Amusingly, this routine is actually 10% slower than the high level routine above I wrote using pointer arithmetic. So I obviously have some work to do! But I'm pleased that I was actually able to write something in assembly that works at all.

I'm looking for ways to optimize this. I do have some questions:
1. Is there a better way to get the offset of a far pointer than casting it to an unsigned int as I'm doing here?
2. Is stosw the best way to go? It does make it so I have to keep track of my plane value in cl and move it back into al before writing it out to the port.

unsigned int dataOffset = (unsigned int)this->data[t];

// We assume that DS is set to the segment of this->data[t]
__asm {
mov ax, 0A000h
mov es, ax
mov di, memoffset
mov bx, dataOffset

mov dx, 3C4h
mov al, 02h
out dx, al
mov dx, 3C5h
mov cl, 01h
unmaskedplaneloop:
mov al, cl
out dx, al
mov si, 16
unmaskedlineloop:
mov ax, [bx]
stosw
add bx, 2
add di, 42
dec si
jnz unmaskedlineloop
sub di, 704
shl cl, 1
cmp cl, 10h
jne unmaskedplaneloop
}

World's foremost 486 enjoyer.

Reply 36 of 55, by riplin

User metadata
Rank Newbie
Rank
Newbie

Eliminate IO operations as much as possible. Try writing an entire plane and then switching to the next one, etc. Those IO operations are expensive.

Also in case you were, don’t read from video memory.

Reply 37 of 55, by keenmaster486

User metadata
Rank l33t
Rank
l33t
riplin wrote on 2025-05-05, 22:14:

Eliminate IO operations as much as possible. Try writing an entire plane and then switching to the next one, etc. Those IO operations are expensive.

Also in case you were, don’t read from video memory.

That is what I'm doing. I write the entire plane at once. And in my last post there I'm working on the unmasked routine which never reads from video memory. The masked routine does have to read once per byte to fill the latches.

Also mkarcher has some interesting info about IO port writes above.
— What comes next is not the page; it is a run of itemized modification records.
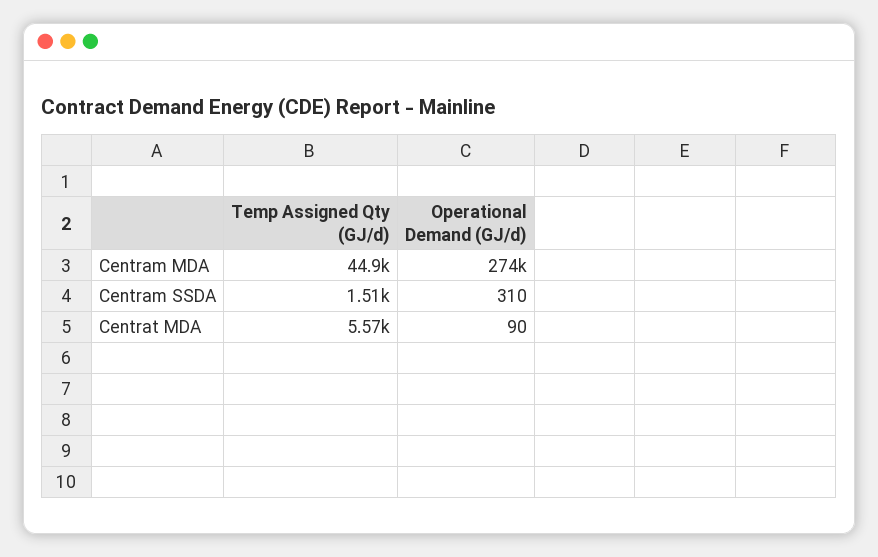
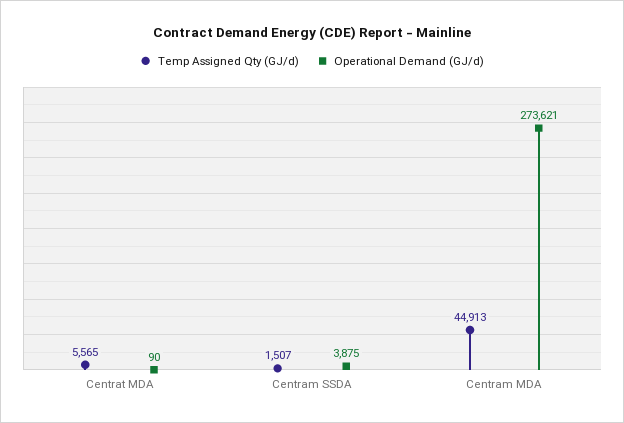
  {
    "Temp Assigned Qty (GJ/d)": {
      "Centram MDA": 44913,
      "Centram SSDA": 1507,
      "Centrat MDA": 5565
    },
    "Operational Demand (GJ/d)": {
      "Centram MDA": 273621,
-     "Centram SSDA": 310,
+     "Centram SSDA": 3875,
      "Centrat MDA": 90
    }
  }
World's foremost 486 enjoyer.

Reply 38 of 55, by keenmaster486

User metadata
Rank l33t
Rank
l33t

Alright, so I unrolled that asm routine and now it's 12% faster than the unrolled pointer arithmetic routine. Making some progress I suppose. But I'm not sure how much better I can do than

mov ax, [bx]
stosw
add bx, 2
add di, 42

in the inner loop.

World's foremost 486 enjoyer.

Reply 39 of 55, by riplin

User metadata
Rank Newbie
Rank
Newbie

Sorry, I just blundered into this thread and saw that IO operation sitting outside your line loop. Is it not possible to do this at the sprite level or even scene level? Maybe it’s diminishing returns.

Have you calculated SOL (speed of light)? What’s the fastest possible you can achieve on this hardware? How far away are you from that?